WHAT IS EXPECTED
Among the entries below, one stretch runs from the line that contains "chip should work" through the line that contains "Enter the text". Repeat that stretch exactly, ends included, and only that.
___ SOURCE DATA ___
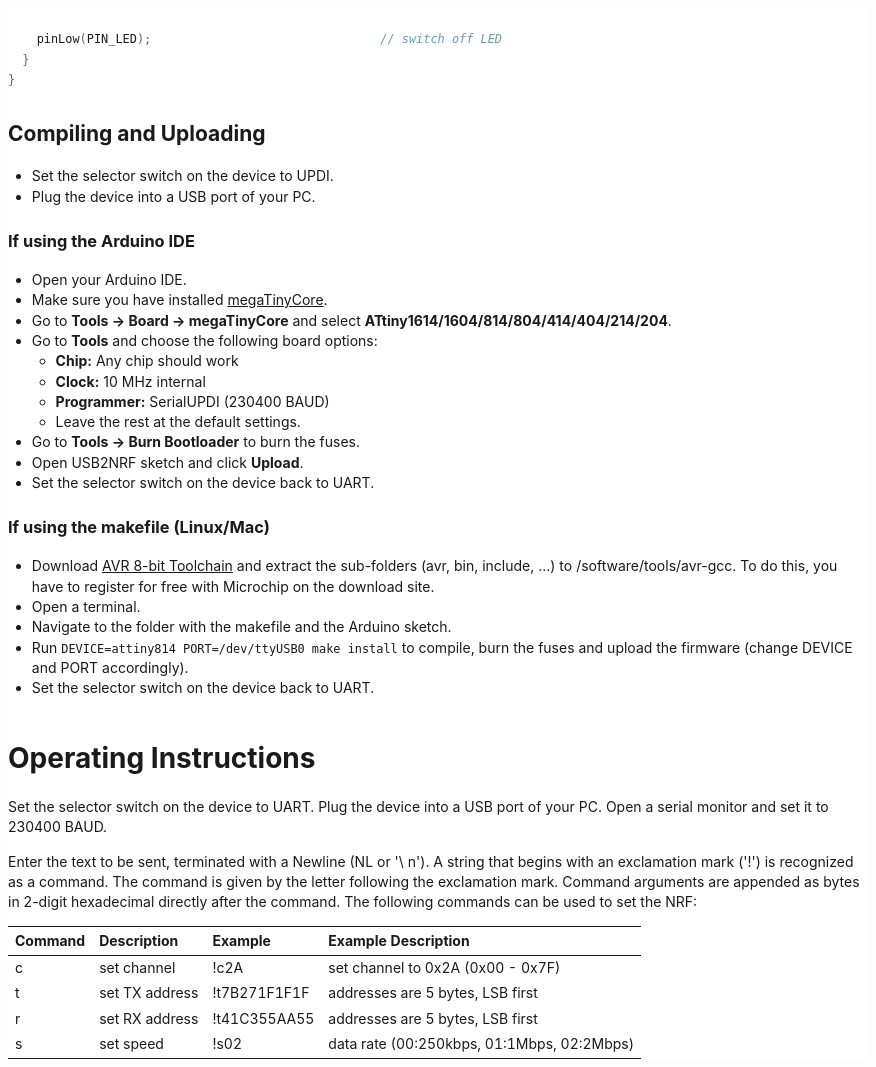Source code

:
 ```c

    pinLow(PIN_LED);                                // switch off LED
  }
}
```

## Compiling and Uploading
- Set the selector switch on the device to UPDI. 
- Plug the device into a USB port of your PC.

### If using the Arduino IDE
- Open your Arduino IDE.
- Make sure you have installed [megaTinyCore](https://github.com/SpenceKonde/megaTinyCore).
- Go to **Tools -> Board -> megaTinyCore** and select **ATtiny1614/1604/814/804/414/404/214/204**.
- Go to **Tools** and choose the following board options:
  - **Chip:**           Any chip should work
  - **Clock:**          10 MHz internal
  - **Programmer:**     SerialUPDI (230400 BAUD)
  - Leave the rest at the default settings.
- Go to **Tools -> Burn Bootloader** to burn the fuses.
- Open USB2NRF sketch and click **Upload**.
- Set the selector switch on the device back to UART.

### If using the makefile (Linux/Mac)
- Download [AVR 8-bit Toolchain](https://www.microchip.com/mplab/avr-support/avr-and-arm-toolchains-c-compilers) and extract the sub-folders (avr, bin, include, ...) to /software/tools/avr-gcc. To do this, you have to register for free with Microchip on the download site.
- Open a terminal.
- Navigate to the folder with the makefile and the Arduino sketch.
- Run `DEVICE=attiny814 PORT=/dev/ttyUSB0 make install` to compile, burn the fuses and upload the firmware (change DEVICE and PORT accordingly).
- Set the selector switch on the device back to UART.

# Operating Instructions
Set the selector switch on the device to UART. Plug the device into a USB port of your PC. Open a serial monitor and set it to 230400 BAUD.

Enter the text to be sent, terminated with a Newline (NL or '\ n'). A string that begins with an exclamation mark ('!') is recognized as a command. The command is given by the letter following the exclamation mark. Command arguments are appended as bytes in 2-digit hexadecimal directly after the command. The following commands can be used to set the NRF:

|Command|Description|Example|Example Description|
|-|:-|:-|:-|
|c|set channel|!c2A|set channel to 0x2A (0x00 - 0x7F)|
|t|set TX address|!t7B271F1F1F|addresses are 5 bytes, LSB first|
|r|set RX address|!t41C355AA55|addresses are 5 bytes, LSB first|
|s|set speed|!s02|data rate (00:250kbps, 01:1Mbps, 02:2Mbps)|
___
RESULT FOR THIS EXERCISE
  - **Chip:**           Any chip should work
  - **Clock:**          10 MHz internal
  - **Programmer:**     SerialUPDI (230400 BAUD)
  - Leave the rest at the default settings.
- Go to **Tools -> Burn Bootloader** to burn the fuses.
- Open USB2NRF sketch and click **Upload**.
- Set the selector switch on the device back to UART.

### If using the makefile (Linux/Mac)
- Download [AVR 8-bit Toolchain](https://www.microchip.com/mplab/avr-support/avr-and-arm-toolchains-c-compilers) and extract the sub-folders (avr, bin, include, ...) to /software/tools/avr-gcc. To do this, you have to register for free with Microchip on the download site.
- Open a terminal.
- Navigate to the folder with the makefile and the Arduino sketch.
- Run `DEVICE=attiny814 PORT=/dev/ttyUSB0 make install` to compile, burn the fuses and upload the firmware (change DEVICE and PORT accordingly).
- Set the selector switch on the device back to UART.

# Operating Instructions
Set the selector switch on the device to UART. Plug the device into a USB port of your PC. Open a serial monitor and set it to 230400 BAUD.

Enter the text to be sent, terminated with a Newline (NL or '\ n'). A string that begins with an exclamation mark ('!') is recognized as a command. The command is given by the letter following the exclamation mark. Command arguments are appended as bytes in 2-digit hexadecimal directly after the command. The following commands can be used to set the NRF:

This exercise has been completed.